[Start of section]
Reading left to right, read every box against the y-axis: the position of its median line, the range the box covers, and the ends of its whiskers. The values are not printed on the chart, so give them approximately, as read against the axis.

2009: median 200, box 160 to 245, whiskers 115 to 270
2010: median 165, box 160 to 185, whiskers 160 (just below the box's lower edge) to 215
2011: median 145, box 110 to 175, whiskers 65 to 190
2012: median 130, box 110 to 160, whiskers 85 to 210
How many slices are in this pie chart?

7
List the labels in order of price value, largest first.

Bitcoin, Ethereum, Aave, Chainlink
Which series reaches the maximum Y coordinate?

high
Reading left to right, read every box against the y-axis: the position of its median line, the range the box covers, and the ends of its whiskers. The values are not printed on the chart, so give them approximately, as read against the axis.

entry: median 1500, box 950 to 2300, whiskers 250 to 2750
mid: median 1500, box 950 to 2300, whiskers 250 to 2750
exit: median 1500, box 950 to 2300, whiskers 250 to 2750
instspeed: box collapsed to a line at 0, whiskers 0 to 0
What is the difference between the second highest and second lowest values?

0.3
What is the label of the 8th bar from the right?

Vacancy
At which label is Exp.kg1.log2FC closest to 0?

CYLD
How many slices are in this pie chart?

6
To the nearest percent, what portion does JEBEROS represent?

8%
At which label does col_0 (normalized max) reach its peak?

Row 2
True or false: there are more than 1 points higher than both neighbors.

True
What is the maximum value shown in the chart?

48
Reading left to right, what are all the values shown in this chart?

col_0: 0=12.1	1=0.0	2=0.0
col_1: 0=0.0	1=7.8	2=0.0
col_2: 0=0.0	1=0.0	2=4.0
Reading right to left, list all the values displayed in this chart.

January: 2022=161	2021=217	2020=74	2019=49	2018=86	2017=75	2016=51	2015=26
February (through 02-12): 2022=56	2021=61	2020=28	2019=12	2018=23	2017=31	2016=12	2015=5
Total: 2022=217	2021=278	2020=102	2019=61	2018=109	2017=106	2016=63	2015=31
[End of section]
:: EXERCISE BRIEF ::
Which lines in the rows above contain the word "does"? Return each of them in full.

:: TASK ANSWER ::
To the nearest percent, what portion does JEBEROS represent?
At which label does col_0 (normalized max) reach its peak?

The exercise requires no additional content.